The situation on the ground in the Autumn of 2009 looks very bad, first results from the ongoing BirdLife monitoring project show. The Spring 09 migration season seemed to provide some grounds for hope – with a reduction in mist netting activity compared to the spring of 08. But now that the main, Autumn trapping season has arrived, the trappers are back in force, particularly with limesticks.
Levels of limestick use detected in the main trapping areas during the four-week period August 31st to September 25th were almost double (83% increase) those detected in the Autumn of 08. BirdLife also found greatly increased evidence of limestick manufacture in September 09, often on a big scale. In mid-September, following a BirdLife tip-off, a Larnaca area villager was arrested with almost 1,000 limesticks in his garden “workshop”. The day after his arrest, the man was back making limesticks in his garden – indicating a strong market for his illegal produce. This points to a growing tolerance of limestick use, which, though illegal and highly damaging, is still perceived as “traditional” by a large sector of Cyprus society.
Mist netting levels in the first part of the Autumn 09 season were slightly higher than in the Autumns of 08 and 07. It should be noted here that netting levels in the Autumns of 07 and 08 were the highest recorded for five years – representing a serious reverse in the enforcement effort.

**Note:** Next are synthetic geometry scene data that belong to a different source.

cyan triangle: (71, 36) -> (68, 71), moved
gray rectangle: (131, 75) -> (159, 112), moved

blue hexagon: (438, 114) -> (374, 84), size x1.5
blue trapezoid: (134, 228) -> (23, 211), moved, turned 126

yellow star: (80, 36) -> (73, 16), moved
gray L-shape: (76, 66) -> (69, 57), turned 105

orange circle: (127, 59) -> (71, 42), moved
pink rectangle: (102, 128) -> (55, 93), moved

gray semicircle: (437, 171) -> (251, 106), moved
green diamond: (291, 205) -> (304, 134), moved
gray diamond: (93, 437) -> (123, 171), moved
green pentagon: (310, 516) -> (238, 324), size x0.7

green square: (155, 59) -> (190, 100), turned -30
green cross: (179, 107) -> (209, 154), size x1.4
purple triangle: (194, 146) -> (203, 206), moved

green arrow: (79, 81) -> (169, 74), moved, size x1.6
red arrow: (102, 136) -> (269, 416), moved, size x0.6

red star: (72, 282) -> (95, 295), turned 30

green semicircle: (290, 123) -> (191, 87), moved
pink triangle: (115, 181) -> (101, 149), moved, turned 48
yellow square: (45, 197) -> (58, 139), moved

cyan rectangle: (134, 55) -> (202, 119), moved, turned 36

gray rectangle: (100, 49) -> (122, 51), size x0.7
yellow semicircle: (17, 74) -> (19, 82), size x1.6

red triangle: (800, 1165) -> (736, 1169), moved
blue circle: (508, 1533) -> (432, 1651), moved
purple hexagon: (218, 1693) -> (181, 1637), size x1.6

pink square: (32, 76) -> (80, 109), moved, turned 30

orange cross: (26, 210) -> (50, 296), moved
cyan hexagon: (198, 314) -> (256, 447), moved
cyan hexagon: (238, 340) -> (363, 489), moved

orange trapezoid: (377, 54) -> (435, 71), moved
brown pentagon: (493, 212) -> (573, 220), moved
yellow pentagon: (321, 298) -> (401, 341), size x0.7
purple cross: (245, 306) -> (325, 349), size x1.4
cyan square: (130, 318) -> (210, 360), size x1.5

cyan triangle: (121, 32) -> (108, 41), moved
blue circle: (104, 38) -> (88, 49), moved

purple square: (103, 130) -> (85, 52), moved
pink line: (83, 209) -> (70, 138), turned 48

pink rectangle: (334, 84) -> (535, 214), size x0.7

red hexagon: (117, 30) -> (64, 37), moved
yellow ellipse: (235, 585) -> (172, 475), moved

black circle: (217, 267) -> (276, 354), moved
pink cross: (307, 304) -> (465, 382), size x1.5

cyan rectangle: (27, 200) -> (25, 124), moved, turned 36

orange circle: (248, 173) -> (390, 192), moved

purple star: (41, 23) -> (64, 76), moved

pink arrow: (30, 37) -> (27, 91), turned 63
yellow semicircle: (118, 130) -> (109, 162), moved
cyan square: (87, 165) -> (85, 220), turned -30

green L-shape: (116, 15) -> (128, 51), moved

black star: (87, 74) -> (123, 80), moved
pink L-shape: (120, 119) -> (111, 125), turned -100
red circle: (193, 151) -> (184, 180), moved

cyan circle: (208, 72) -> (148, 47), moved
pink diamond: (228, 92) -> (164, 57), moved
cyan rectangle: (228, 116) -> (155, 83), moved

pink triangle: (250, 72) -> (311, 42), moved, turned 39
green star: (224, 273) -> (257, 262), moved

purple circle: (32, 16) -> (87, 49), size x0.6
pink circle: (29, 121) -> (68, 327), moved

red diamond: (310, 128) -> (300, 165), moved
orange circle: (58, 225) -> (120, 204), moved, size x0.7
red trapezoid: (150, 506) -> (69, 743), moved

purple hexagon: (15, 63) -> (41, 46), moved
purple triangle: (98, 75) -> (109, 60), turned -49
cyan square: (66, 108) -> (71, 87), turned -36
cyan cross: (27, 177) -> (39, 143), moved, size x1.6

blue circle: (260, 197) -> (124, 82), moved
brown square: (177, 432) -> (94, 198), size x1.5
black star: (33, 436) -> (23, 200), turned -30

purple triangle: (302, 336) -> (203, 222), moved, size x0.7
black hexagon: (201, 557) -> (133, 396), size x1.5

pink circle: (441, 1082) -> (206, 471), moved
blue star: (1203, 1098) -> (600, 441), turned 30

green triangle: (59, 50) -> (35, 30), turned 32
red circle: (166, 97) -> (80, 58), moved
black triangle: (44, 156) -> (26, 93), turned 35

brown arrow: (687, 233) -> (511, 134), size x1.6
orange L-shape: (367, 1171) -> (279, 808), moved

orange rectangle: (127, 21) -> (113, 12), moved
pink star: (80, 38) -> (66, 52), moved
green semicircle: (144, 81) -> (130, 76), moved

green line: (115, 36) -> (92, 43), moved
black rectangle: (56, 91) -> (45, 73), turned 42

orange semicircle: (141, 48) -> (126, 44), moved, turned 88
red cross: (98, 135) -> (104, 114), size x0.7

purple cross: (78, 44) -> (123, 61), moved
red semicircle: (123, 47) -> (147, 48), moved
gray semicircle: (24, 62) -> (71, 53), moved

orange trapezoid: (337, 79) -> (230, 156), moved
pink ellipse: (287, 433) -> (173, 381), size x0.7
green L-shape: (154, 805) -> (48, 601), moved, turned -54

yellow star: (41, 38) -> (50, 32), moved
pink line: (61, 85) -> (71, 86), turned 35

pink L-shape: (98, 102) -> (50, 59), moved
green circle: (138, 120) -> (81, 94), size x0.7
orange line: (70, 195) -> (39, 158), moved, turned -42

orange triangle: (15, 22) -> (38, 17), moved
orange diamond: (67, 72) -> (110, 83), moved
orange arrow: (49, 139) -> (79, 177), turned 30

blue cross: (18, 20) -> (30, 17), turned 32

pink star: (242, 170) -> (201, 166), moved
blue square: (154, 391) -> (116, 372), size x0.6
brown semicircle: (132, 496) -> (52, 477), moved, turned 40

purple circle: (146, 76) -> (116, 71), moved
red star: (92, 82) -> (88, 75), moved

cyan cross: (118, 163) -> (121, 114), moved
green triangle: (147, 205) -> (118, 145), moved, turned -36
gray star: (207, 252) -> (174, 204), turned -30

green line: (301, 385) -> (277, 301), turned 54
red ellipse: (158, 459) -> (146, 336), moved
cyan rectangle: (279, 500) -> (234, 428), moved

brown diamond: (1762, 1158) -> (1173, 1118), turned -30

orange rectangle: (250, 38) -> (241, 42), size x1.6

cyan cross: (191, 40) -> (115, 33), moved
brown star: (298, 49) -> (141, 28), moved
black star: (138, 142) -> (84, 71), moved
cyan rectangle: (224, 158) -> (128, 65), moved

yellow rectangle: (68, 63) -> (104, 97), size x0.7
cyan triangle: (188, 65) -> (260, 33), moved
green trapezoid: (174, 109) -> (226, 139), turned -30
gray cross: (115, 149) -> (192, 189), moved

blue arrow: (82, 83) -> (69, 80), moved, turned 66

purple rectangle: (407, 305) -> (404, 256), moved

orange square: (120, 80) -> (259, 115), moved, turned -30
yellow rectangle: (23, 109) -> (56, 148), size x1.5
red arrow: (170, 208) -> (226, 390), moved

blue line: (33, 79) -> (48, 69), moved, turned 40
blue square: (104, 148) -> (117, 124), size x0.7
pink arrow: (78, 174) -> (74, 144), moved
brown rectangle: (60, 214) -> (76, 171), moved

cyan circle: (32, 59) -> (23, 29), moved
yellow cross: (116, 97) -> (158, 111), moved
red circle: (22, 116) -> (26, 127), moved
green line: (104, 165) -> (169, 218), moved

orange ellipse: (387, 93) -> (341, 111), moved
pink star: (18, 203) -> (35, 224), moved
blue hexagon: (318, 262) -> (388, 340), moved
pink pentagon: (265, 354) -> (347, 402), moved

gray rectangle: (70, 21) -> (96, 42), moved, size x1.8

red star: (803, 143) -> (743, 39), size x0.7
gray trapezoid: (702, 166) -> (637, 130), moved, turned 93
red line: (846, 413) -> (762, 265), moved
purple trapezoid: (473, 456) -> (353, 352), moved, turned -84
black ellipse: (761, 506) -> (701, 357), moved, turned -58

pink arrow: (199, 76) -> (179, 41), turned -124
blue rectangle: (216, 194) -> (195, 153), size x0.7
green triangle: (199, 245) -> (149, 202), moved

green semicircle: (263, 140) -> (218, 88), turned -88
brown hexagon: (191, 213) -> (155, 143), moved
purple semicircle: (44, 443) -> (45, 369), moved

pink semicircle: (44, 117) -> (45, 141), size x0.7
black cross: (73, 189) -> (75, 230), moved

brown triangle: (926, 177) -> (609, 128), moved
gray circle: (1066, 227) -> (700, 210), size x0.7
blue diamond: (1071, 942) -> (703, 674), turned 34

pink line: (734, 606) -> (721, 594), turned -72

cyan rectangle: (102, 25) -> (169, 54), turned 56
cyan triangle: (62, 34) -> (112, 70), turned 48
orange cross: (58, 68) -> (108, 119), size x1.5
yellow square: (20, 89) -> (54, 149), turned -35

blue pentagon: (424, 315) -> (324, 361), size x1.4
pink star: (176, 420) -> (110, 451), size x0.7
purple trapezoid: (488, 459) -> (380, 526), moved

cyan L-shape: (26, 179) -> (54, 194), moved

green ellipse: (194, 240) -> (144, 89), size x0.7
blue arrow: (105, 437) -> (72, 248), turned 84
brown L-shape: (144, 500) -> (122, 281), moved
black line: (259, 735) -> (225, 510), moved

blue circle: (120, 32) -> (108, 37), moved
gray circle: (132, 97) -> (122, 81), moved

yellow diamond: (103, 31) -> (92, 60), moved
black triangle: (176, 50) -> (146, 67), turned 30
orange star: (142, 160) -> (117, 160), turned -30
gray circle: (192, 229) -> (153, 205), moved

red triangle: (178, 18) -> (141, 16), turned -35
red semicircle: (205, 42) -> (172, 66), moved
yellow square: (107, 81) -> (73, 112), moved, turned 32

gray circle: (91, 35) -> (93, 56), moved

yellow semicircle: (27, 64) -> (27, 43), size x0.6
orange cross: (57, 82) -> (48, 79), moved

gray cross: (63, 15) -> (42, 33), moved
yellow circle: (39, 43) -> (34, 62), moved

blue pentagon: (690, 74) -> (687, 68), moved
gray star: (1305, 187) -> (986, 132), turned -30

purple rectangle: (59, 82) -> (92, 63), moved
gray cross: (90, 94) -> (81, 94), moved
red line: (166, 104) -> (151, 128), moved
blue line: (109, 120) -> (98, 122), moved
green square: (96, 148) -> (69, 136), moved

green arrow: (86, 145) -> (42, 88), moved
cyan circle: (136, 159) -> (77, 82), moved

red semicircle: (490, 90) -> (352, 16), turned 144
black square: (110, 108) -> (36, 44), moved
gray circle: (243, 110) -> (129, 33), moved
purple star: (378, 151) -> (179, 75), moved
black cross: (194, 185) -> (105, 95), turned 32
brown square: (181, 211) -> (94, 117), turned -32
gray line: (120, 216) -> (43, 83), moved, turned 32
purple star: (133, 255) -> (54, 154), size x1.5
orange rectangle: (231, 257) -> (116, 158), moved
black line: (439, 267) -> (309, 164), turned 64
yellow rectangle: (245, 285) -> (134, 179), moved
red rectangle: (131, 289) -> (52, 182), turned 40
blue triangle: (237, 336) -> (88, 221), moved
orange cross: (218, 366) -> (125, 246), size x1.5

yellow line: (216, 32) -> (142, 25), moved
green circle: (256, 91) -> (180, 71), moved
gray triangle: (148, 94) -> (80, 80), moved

Mist net use is taking place on a massive scale in the Pyla Range area, within the British Sovereign Base area (SBA). Up to three years ago, trapping had been minimised within the SBAs, but now seems to be making an unwelcome comeback. In the Republic areas, detection of trapping activity (with nets or limesticks) is increasingly hampered by the fact that trappers are now mostly active within enclosures (which BirdLife observers do not enter). This could be leading to an underestimation of trapping levels in some areas.
Enforcement efforts by the Cyprus Game Fund, the new Cyprus Police anti-poaching unit and the SBA Police continue, often in the face of violent reactions from the trappers. The SBA Police distributed anti-trapping information leaflets (prepared by BirdLife Cyprus and the Game Fund) to communities in the Eastern SBA this September. But limited resources mean all three authorities are seriously stretched. Political decisions are urgently needed both within the UK and Cyprus governments to throw more manpower into anti-trapping enforcement. UK government plans to use British Army personnel (under SBA Police supervision) to clear trapping paraphernalia (poles, pole bases, carpeting, etc) from the Pyla Range area in early October are a very welcome decisive action.
The Cyprus government needs to seriously and decisively tackle the problem of restaurants serving trapped birds as expensive ambelopoulia delicacies. This illegal practice – which has become more widespread and open over the last 3 years – provides the financial incentive for trappers.
I’ll post more on the hard data when it becomes available, but it is readily apparent that for this problem the Cypriot and British authorities are not willing to provide anything more than token enforcement of the law. The SBA Police, the Cyprus Game Fund, the Cyprus Police and BirdLife Cyprus are themselves doing their best it seems, but again they are too few with too little resources to match the level of criminal activity.
Not to mention, the last time restaurants serving ambelopoulia were fined was 2002 and 2003, which resulted in a lot of press coverage by the Cypriot media. The fines were described as “heavy-handed” and roundly criticized. It was horrible of the Cypriot press — criticizing law enforcement for handing out fines against criminal activities, fines which themselves where mild.
And now the politicians are afraid to have laws enforced, and these laws in particular — because any restriction of criminal activities would likely result in their failure to get re-elected, or so goes the conventional wisdom of the island.